Eventually, Mahad met another Somali Christian, who took him in and introduced him to other underground believers. While religious freedom was constitutionally protected in Somalia at the time, Somali intelligence services began tracking him as he continued boldly sharing his new faith. Every time they caught him evangelizing, they arrested him; he was detained six times in two years. “I was arrested and placed in a dark underground cell,” he said. “At night sometimes they would pour cold water up to my neck trying to break me down.”
Each time Mahad was arrested, Christian officials in Somalia were able to get him released. After his sixth arrest, however, fellow believers suggested he return to Kenya for his own safety.
An Eternal Hope
After returning to Kenya in 1990, Mahad began reaching out to young Somali men with some missionaries he had met. “We played basketball, but also told them about Jesus,” he said.
Within a year, 16 Somali Muslims had converted to Christianity. And once again, his evangelistic efforts began to draw attention, this time from Islamists who were active in the area.
Local Somali imams and community leaders living in Kenya conspired to have Mahad arrested and jailed. Two weeks later, he was expelled from the area.
After settling in Nairobi, Mahad earned a theology degree and started a small church for Somalis in the city. “We started with six people,” he said, “but within a few years it grew into a group of about 175 people.”
Even in Nairobi, however, Mahad could not escape persecution. “I was beaten several times,” he said. “Both my hands broke, and three times they left me to die after beating [me] badly.”
Despite repeated threats and beatings, Mahad continued to preach at underground Somali churches around Nairobi. Then, in 2009, Somali Islamists broke into his house, held a knife to his throat and demanded that he convert back to Islam. He was rescued by a neighbor who also happened to be a policeman.

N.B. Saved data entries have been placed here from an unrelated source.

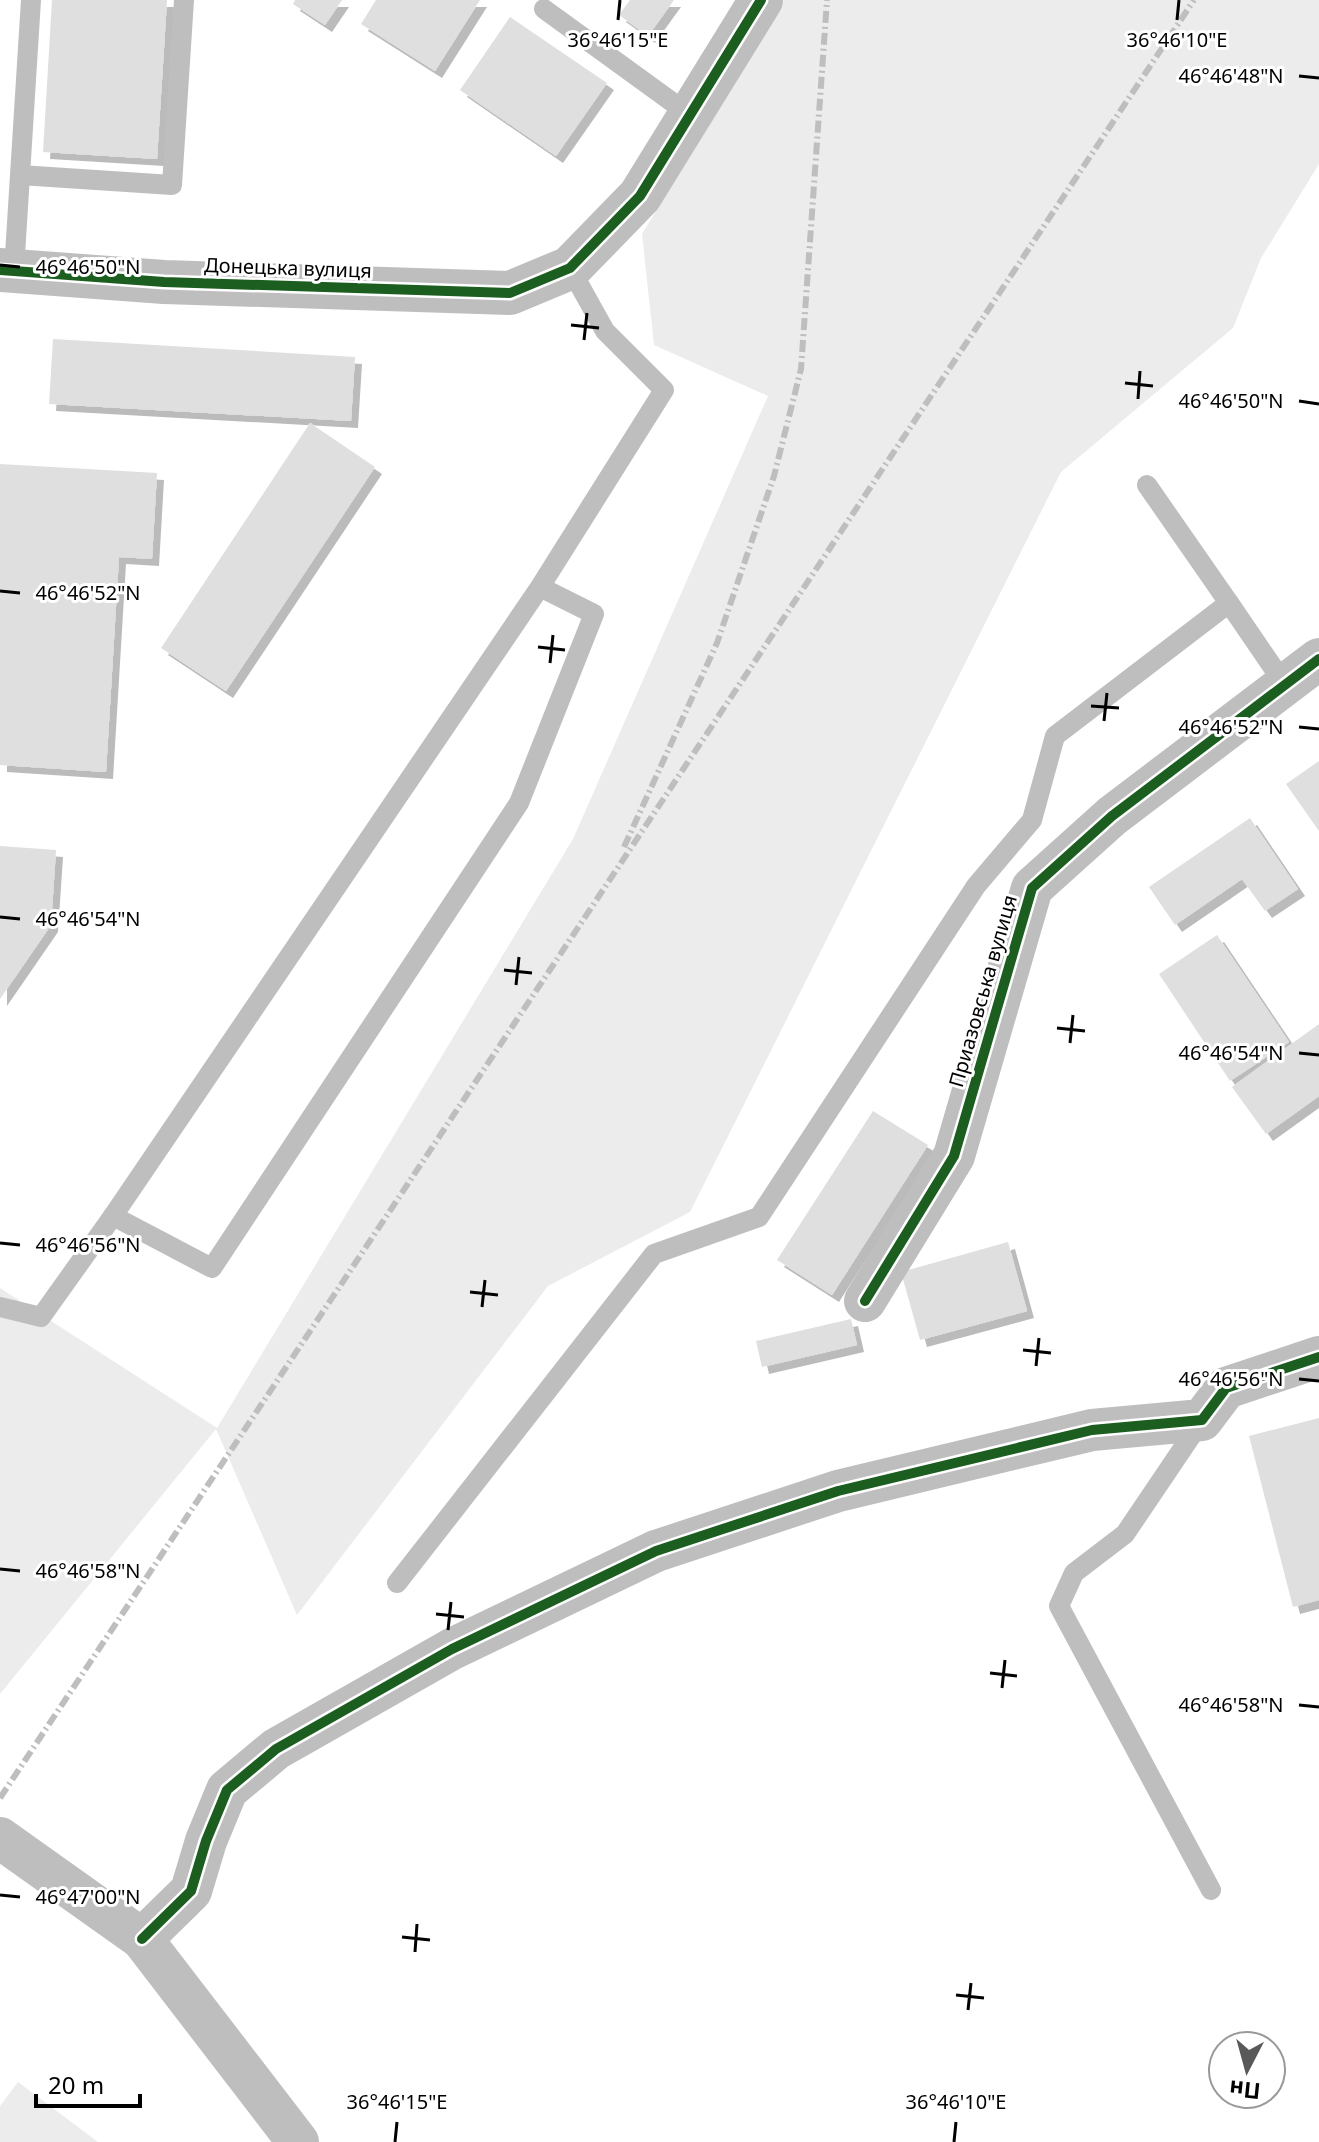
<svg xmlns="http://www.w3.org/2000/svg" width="1319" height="2142" viewBox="0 0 1319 2142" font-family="'Noto Sans',sans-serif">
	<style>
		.green { fill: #ececec }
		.building { fill: #dfdfdf; filter: url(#shadow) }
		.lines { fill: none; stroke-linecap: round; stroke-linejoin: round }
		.service { stroke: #bebebe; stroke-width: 20 }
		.minor { stroke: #bebebe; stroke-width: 42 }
		.tertiary { stroke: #bebebe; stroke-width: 44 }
		.rail { stroke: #bebebe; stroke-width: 6; stroke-dasharray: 12 4 2 4; stroke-linecap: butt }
		.cycleway-casing { stroke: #fff; stroke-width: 15 }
		.cycleway { stroke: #1b5e20; stroke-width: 10 }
		.ticks { fill: none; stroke: #000; stroke-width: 3 }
		.labels { text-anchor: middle; stroke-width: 6; stroke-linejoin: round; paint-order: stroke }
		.street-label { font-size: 20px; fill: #000; stroke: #fff }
		.ticks-label { font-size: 20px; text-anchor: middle; fill: #000; stroke: #fff; stroke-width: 6; stroke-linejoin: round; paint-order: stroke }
	</style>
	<defs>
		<filter id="shadow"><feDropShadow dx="7" dy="7" stdDeviation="0" flood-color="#0004"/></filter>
	</defs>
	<rect width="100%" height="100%" fill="#fff"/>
	<g class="green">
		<polygon points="784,0 1319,0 1319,164 1261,258 1233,328 1061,472 690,1212 548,1286 297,1615 216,1429 0,1694 0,1288 217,1428 573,839 768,396 654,345 642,234"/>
		<polygon points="18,2082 98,2142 0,2142 0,2106"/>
	</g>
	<g class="building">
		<polygon points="52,0 167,0 157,159 43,152"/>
		<polygon points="295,0 342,0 325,25 293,4"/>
		<polygon points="376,0 480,0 435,71 361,24"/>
		<polygon points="630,0 674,0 648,36 619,15"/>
		<polygon points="510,17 607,83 556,156 460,90"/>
		<polygon points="53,339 355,357 351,421 49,404"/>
		<polygon points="310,423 375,467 226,691 161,648"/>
		<polygon points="0,464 157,473 152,559 119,557 106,772 0,765"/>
		<polygon points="1319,761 1319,831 1286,784"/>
		<polygon points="1250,818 1298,889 1265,911 1242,879 1175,925 1149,887"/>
		<polygon points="0,846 56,850 51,925 0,999"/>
		<polygon points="1217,935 1289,1042 1230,1081 1159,974"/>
		<polygon points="1319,1024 1319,1096 1266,1134 1232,1087"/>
		<polygon points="873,1111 928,1145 832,1295 777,1260"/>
		<polygon points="1008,1242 1027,1311 920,1340 901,1272"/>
		<polygon points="851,1319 857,1345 762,1367 756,1341"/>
		<polygon points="1319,1418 1319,1600 1293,1607 1249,1436"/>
	</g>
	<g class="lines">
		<g class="service">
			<polyline points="544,9 690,115"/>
			<polyline points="20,175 172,185 184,0"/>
			<polyline points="14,271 31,0"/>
			<polyline points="1147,485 1229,603"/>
			<polyline points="540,587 594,614 519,803 212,1268 113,1216 540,587 664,390 605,331 570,268"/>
			<polyline points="0,1307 41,1317 113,1216"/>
			<polyline points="1202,1420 1125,1534 1074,1573 1059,1606 1211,1890"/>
			<polyline points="397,1583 654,1254 759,1217 976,886 1032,820 1055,736 1229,603 1285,685"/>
		</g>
		<g class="minor">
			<polyline points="865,1301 954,1156 1032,888 1112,816 1319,659"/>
			<polyline points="0,1838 142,1939 298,2142"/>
			<polyline points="142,1939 191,1891 206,1841 227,1790 276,1749 452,1649 656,1551 838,1491 1092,1430 1202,1420 1226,1388 1319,1357"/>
		</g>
		<polyline class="tertiary" points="0,270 164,282 510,293 570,268 640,196 761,0"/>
		<g class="rail">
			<polyline points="624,847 717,643 774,476 801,369 827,0"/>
			<polyline points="0,1798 1194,0"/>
		</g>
		<defs>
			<g id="cycleway">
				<polyline points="0,270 164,282 510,293 570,268 640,196 761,0"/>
				<polyline points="865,1301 954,1156 1032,888 1112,816 1319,659"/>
				<polyline points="142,1939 191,1891 206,1841 227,1790 276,1749 452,1649 656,1551 838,1491 1092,1430 1202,1420 1226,1388 1319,1357"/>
			</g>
		</defs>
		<use href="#cycleway" class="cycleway-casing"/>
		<use href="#cycleway" class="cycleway"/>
	</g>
	<path class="ticks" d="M 618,20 L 620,0M 1177,20 L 1179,0M 1299,76 L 1319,78M 0,265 L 20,267M 571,325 L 599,328M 584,340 L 587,313M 1125,383 L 1153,386M 1138,399 L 1140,371M 1299,401 L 1319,404M 0,591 L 20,593M 538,647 L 565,650M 550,663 L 553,635M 1091,706 L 1119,708M 1104,721 L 1107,693M 1299,727 L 1319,729M 0,917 L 20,919M 504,970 L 532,973M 516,985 L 519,957M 1057,1028 L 1085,1031M 1070,1043 L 1073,1015M 1299,1053 L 1319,1055M 0,1243 L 20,1245M 470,1292 L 498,1295M 482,1307 L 485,1280M 1023,1350 L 1051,1353M 1036,1366 L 1039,1338M 1299,1379 L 1319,1381M 0,1569 L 20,1571M 436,1614 L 464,1617M 448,1630 L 451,1602M 990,1673 L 1017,1676M 1002,1688 L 1005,1660M 1299,1705 L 1319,1707M 0,1895 L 20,1897M 402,1937 L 430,1940M 415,1952 L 417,1924M 956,1995 L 984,1998M 968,2010 L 971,1983M 395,2142 L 397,2122M 954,2142 L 956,2122"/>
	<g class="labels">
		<g class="street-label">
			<text transform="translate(288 268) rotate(2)" y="7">Донецька вулиця</text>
			<text transform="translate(983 991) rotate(-74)" y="7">Приазовська вулиця</text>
		</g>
	</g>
	<g class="ticks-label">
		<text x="618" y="47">36°46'15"E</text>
		<text x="1177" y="47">36°46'10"E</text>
		<text x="1231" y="83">46°46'48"N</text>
		<text x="88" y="274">46°46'50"N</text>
		<text x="1231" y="408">46°46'50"N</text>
		<text x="88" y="600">46°46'52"N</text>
		<text x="1231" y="734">46°46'52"N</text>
		<text x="88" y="926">46°46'54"N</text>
		<text x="1231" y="1060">46°46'54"N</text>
		<text x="88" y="1252">46°46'56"N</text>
		<text x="1231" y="1386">46°46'56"N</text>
		<text x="88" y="1578">46°46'58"N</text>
		<text x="1231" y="1712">46°46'58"N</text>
		<text x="88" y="1904">46°47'00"N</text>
		<text x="397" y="2109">36°46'15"E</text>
		<text x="956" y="2109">36°46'10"E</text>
	</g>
	<g transform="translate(1247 2070) rotate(186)"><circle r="38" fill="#ffffff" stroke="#999999" stroke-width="2"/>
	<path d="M0-6L14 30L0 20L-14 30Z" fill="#595959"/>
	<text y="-12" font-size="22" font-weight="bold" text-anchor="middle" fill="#000000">Пн</text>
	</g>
	<path d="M36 2094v12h104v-12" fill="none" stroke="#000000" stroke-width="4"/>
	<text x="48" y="2094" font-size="24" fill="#000000" stroke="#ffffff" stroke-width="6" paint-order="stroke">20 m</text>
</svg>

In another incident, a petrol bomb was thrown into his house, only to land in a water barrel where it failed to explode. “Through all these troubles, I have increasingly experienced the presence of God,” he said. “Persecution and the grace of God can go together.”
The threats against Mahad became even more intense in 2014 after a video of him sharing his conversion story — he had recently helped produce a Somali audio Bible — was picked up by Muslim media all over the world. An al-Shabab leader who saw the video issued a fatwa, an Islamic legal decree, against him and offered his killers a reward equal to hundreds of thousands of dollars. Mahad then lost his job because he was considered too much of a risk for his employer.
At this low point in his life, Mahad again began to question God. “I asked God, ‘Why? What’s your plan? Have you called me to be killed by my own people?’”
With help from VOM, he continues his outreach and pastoral work, leading a Somali fellowship and occasionally preaching in other areas. He moves to a new rental house each month for security reasons, and life remains difficult for him. Yet, he says, “For me to live is Christ and to die is gain.”
Life has been hard for Mahad ever since he became a Christian. But his hope rests in eternity with Christ, and his goal is to see as many of his Somali brothers and sisters as possible enter His kingdom.